Question

PQ is a tangent from an external point P to a circle with centre O and OP cuts the circle at T and QOR is a dimeter . if angle POR is 130 and S is point on the circle , find angleQPO + angle RST

Answer 1

HERES THE SOLUTION OF YOUR QUESTION.

Answer 2

Answer:

The sum of ∠QPO + ∠RST is 105°

Step-by-step explanation:

Given PQ is a tangent from an external point P to a circle with center O and OP cuts the circle at T and QOR is a diameter.
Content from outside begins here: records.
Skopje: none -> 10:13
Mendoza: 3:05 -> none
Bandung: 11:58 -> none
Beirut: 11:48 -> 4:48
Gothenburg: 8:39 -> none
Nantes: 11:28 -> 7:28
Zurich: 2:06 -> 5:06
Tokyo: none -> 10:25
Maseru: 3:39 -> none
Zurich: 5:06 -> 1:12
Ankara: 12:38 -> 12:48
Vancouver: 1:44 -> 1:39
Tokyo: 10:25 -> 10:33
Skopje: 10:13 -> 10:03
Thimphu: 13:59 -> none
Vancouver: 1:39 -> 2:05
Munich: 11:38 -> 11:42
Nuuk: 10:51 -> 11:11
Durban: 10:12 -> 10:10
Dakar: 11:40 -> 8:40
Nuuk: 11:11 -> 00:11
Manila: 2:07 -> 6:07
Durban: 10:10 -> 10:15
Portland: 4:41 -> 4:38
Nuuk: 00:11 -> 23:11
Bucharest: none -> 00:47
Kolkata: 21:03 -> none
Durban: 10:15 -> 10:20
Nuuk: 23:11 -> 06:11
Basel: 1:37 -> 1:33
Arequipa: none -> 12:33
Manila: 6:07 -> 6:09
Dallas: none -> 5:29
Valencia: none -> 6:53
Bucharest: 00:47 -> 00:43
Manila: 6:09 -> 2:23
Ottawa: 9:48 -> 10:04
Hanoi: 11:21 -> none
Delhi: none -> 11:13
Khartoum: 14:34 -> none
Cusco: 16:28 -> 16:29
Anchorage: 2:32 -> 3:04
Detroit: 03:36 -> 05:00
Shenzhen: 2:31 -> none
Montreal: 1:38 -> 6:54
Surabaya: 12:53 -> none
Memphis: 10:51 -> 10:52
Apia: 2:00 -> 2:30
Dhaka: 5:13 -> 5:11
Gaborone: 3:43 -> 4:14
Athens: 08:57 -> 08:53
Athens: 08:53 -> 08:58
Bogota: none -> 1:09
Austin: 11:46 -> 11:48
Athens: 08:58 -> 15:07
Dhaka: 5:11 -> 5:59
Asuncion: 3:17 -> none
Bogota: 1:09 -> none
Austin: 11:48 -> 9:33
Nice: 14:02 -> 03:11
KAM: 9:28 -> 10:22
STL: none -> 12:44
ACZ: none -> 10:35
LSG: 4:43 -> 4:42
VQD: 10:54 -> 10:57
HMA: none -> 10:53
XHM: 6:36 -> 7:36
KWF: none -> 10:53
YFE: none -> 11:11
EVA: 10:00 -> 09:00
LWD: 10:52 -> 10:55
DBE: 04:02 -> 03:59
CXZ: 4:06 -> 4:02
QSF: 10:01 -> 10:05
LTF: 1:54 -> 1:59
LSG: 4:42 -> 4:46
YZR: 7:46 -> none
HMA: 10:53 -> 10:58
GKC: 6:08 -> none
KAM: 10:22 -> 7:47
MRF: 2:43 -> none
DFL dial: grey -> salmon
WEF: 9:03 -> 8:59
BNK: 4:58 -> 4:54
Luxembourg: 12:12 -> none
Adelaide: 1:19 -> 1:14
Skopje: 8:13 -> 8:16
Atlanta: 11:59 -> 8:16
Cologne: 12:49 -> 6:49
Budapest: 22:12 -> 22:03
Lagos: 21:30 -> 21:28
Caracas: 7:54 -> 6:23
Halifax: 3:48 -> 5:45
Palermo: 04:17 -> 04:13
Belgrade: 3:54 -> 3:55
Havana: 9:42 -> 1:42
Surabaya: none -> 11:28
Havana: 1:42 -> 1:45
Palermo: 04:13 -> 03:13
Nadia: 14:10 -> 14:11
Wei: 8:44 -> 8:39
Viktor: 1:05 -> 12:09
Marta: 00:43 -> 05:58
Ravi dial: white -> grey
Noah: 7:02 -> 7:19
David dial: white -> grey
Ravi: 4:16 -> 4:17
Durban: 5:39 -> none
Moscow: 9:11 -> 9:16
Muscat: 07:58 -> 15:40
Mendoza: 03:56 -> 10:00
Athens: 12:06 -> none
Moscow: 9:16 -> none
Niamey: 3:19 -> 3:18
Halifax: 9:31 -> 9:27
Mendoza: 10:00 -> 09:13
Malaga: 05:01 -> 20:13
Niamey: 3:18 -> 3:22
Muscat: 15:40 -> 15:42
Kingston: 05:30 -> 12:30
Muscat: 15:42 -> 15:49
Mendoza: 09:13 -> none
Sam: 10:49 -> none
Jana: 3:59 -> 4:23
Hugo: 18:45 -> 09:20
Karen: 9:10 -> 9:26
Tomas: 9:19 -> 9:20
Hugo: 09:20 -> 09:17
If ∠POR is 130° and S is point on the circle. we have to find the sum of ∠QPO + ∠RST

In ΔPOQ, by exterior angle property of triangle

∠ROT=∠OQP+∠OPQ

 130° = 90°+ ∠OPQ    (∵ the point of contact of tangent and radius makes 90°)

∠OPQ=130°-90°=40°

By the theorem which states that angle subtended at the center is twice the angle at the circumference of circle.

$\angle ROT=2\angle RST$

⇒ $\angle RST=\frac{1}{2}\angle ROT=\frac{1}{2}\times 130^{\circ}=65^{\circ}$

Hence, ∠QPO + ∠RST=40°+65°=105°